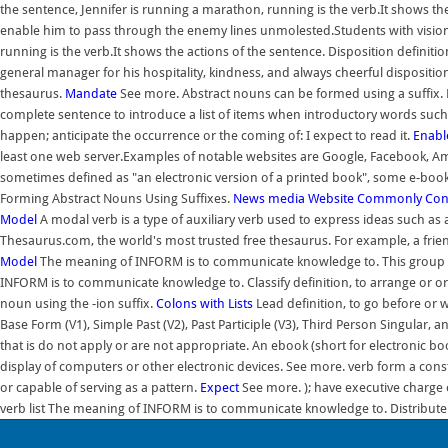
the sentence, Jennifer is running a marathon, running is the verb.It shows th
enable him to pass through the enemy lines unmolested.Students with vision
running is the verb.It shows the actions of the sentence. Disposition definiti
general manager for his hospitality, kindness, and always cheerful dispositio
thesaurus.
Mandate
See more. Abstract nouns can be formed using a suffix. R
complete sentence to introduce a list of items when introductory words such as
happen; anticipate the occurrence or the coming of: I expect to read it.
Enabl
least one web server.Examples of notable websites are Google, Facebook, Amaz
sometimes defined as "an electronic version of a printed book", some e-books
Forming Abstract Nouns Using Suffixes.
News media
Website
Commonly Confus
Model
A modal verb is a type of auxiliary verb used to express ideas such as ab
Thesaurus.com, the world's most trusted free thesaurus. For example, a frien
Model
The meaning of INFORM is to communicate knowledge to. This group may 
INFORM is to communicate knowledge to. Classify definition, to arrange or or
noun using the -ion suffix.
Colons with Lists
Lead definition, to go before or 
Base Form (V1), Simple Past (V2), Past Participle (V3), Third Person Singular,
that is do not apply or are not appropriate. An ebook (short for electronic bo
display of computers or other electronic devices. See more. verb form a consti
or capable of serving as a pattern.
Expect
See more. ); have executive charge o
verb list The meaning of INFORM is to communicate knowledge to. Distribute th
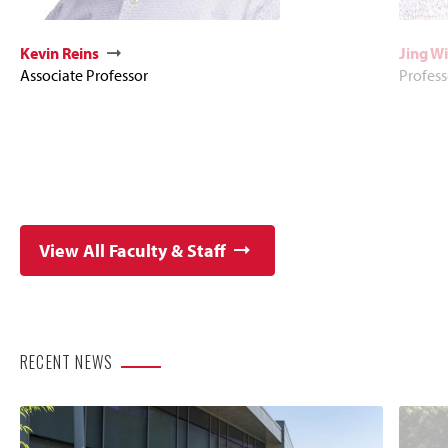
Kevin Reins
Jing Wi
Associate Professor
Profess
View All Faculty & Staff
RECENT NEWS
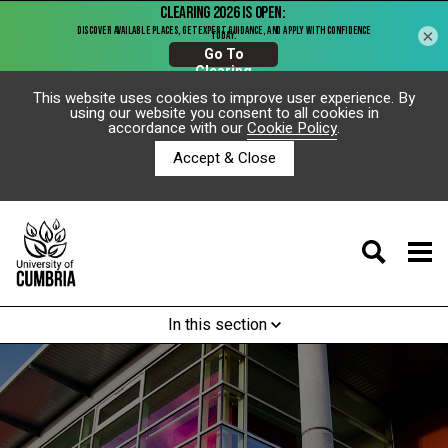
×
This website uses cookies to improve user experience. By
using our website you consent to all cookies in
accordance with our
Cookie Policy
.
Accept & Close
In this section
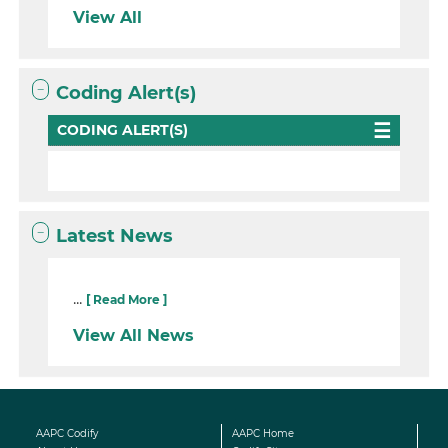
View All
Coding Alert(s)
CODING ALERT(S)
Latest News
...
[ Read More ]
View All News
AAPC Codify
AAPC Home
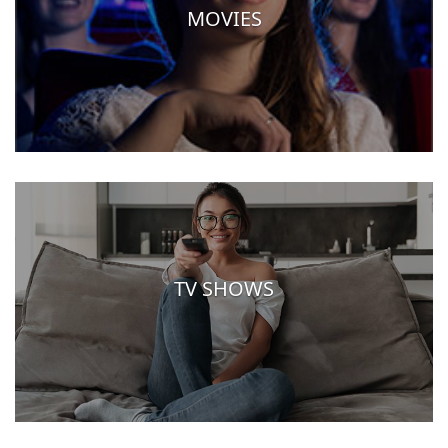
MOVIES
TV SHOWS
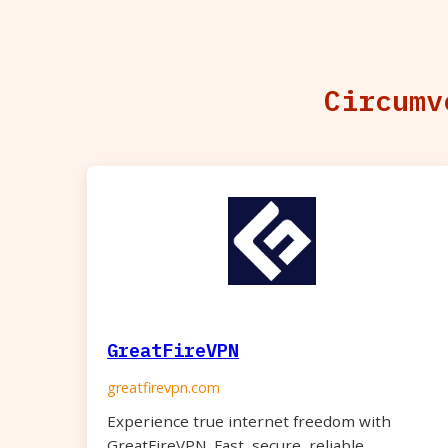
Circumv
GreatFireVPN
greatfirevpn.com
Experience true internet freedom with
GreatFireVPN. Fast, secure, reliable.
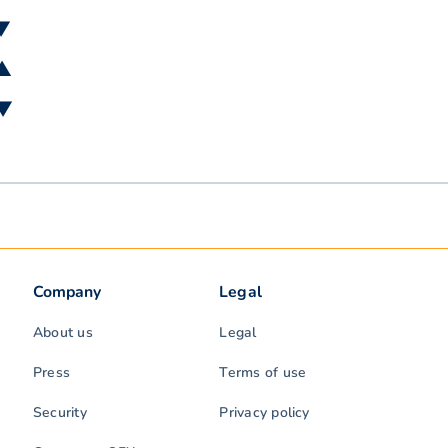
 ▼
 ▲
 ▼
Company
Legal
About us
Legal
Press
Terms of use
Security
Privacy policy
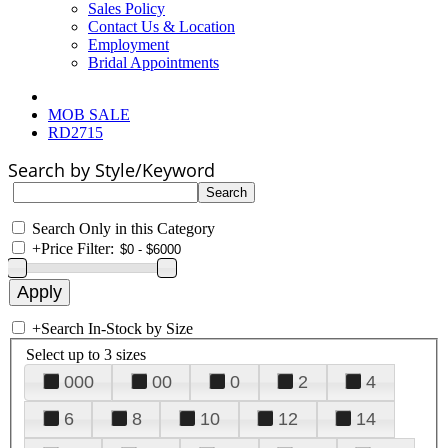
Sales Policy
Contact Us & Location
Employment
Bridal Appointments
MOB SALE
RD2715
Search by Style/Keyword
Search Only in this Category
+
Price Filter:
+
Search In-Stock by Size
Select up to 3 sizes
000
00
0
2
4
6
8
10
12
14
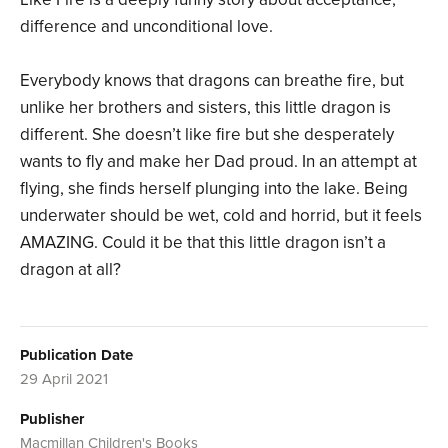
difference and unconditional love.
Everybody knows that dragons can breathe fire, but
unlike her brothers and sisters, this little dragon is
different. She doesn’t like fire but she desperately
wants to fly and make her Dad proud. In an attempt at
flying, she finds herself plunging into the lake. Being
underwater should be wet, cold and horrid, but it feels
AMAZING. Could it be that this little dragon isn’t a
dragon at all?
Publication Date
29 April 2021
Publisher
Macmillan Children's Books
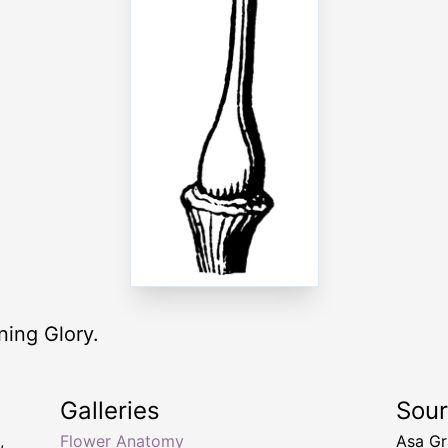
ning Glory.
Galleries
Sou
,
Flower Anatomy
Asa Gr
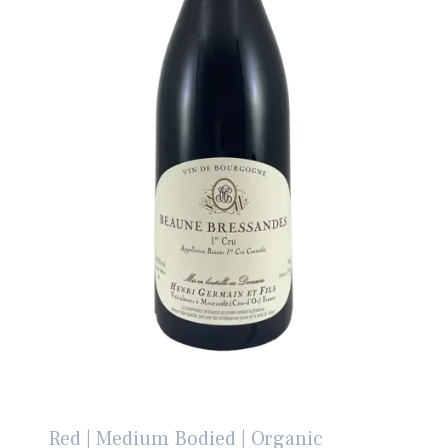
Red | Medium Bodied | Organic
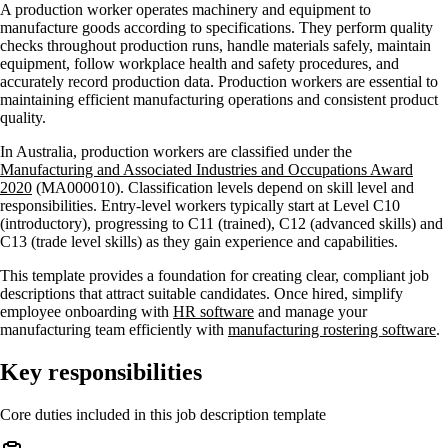
A production worker operates machinery and equipment to
manufacture goods according to specifications. They perform quality
checks throughout production runs, handle materials safely, maintain
equipment, follow workplace health and safety procedures, and
accurately record production data. Production workers are essential to
maintaining efficient manufacturing operations and consistent product
quality.
In Australia, production workers are classified under the
Manufacturing and Associated Industries and Occupations Award
2020
(MA000010). Classification levels depend on skill level and
responsibilities. Entry-level workers typically start at Level C10
(introductory), progressing to C11 (trained), C12 (advanced skills) and
C13 (trade level skills) as they gain experience and capabilities.
This template provides a foundation for creating clear, compliant job
descriptions that attract suitable candidates. Once hired, simplify
employee onboarding with
HR software
and manage your
manufacturing team efficiently with
manufacturing rostering software
.
Key responsibilities
Core duties included in this job description template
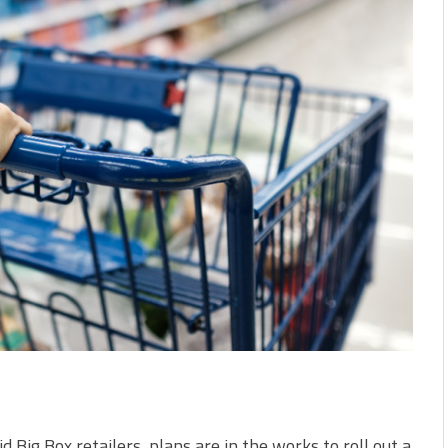
d Big Box retailers, plans are in the works to roll out a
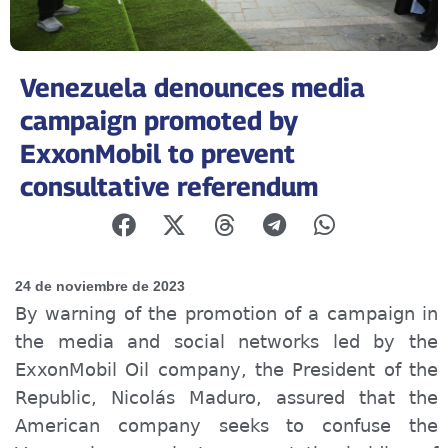
Venezuela denounces media
campaign promoted by
ExxonMobil to prevent
consultative referendum
24 de noviembre de 2023
By warning of the promotion of a campaign in
the media and social networks led by the
ExxonMobil Oil company, the President of the
Republic, Nicolás Maduro, assured that the
American company seeks to confuse the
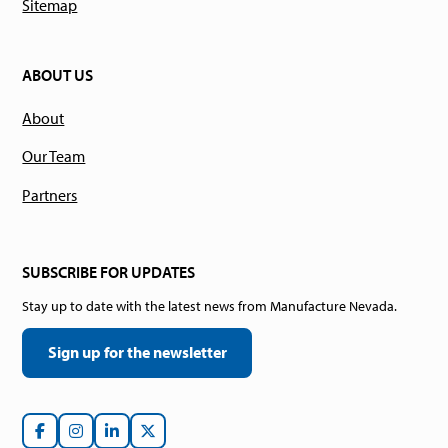
Sitemap
ABOUT US
About
Our Team
Partners
SUBSCRIBE FOR UPDATES
Stay up to date with the latest news from Manufacture Nevada.
Sign up for the newsletter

^^^^^^^^^^^^^^^^

→ **EXERCISE GOAL**
Go to the line that contains "C13 (trade level" and copy exactly from there through the last line of the records above, both included. Omit pictures.

→ **TASK SOLUTION**
C13 (trade level skills) as they gain experience and capabilities.
This template provides a foundation for creating clear, compliant job
descriptions that attract suitable candidates. Once hired, simplify
employee onboarding with
HR software
and manage your
manufacturing team efficiently with
manufacturing rostering software
.
Key responsibilities
Core duties included in this job description template
d Big Box retailers, plans are in the works to roll out a
Venezuela denounces media
campaign promoted by
ExxonMobil to prevent
consultative referendum
24 de noviembre de 2023
By warning of the promotion of a campaign in
the media and social networks led by the
ExxonMobil Oil company, the President of the
Republic, Nicolás Maduro, assured that the
American company seeks to confuse the
Sitemap
ABOUT US
About
Our Team
Partners
SUBSCRIBE FOR UPDATES
Stay up to date with the latest news from Manufacture Nevada.
Sign up for the newsletter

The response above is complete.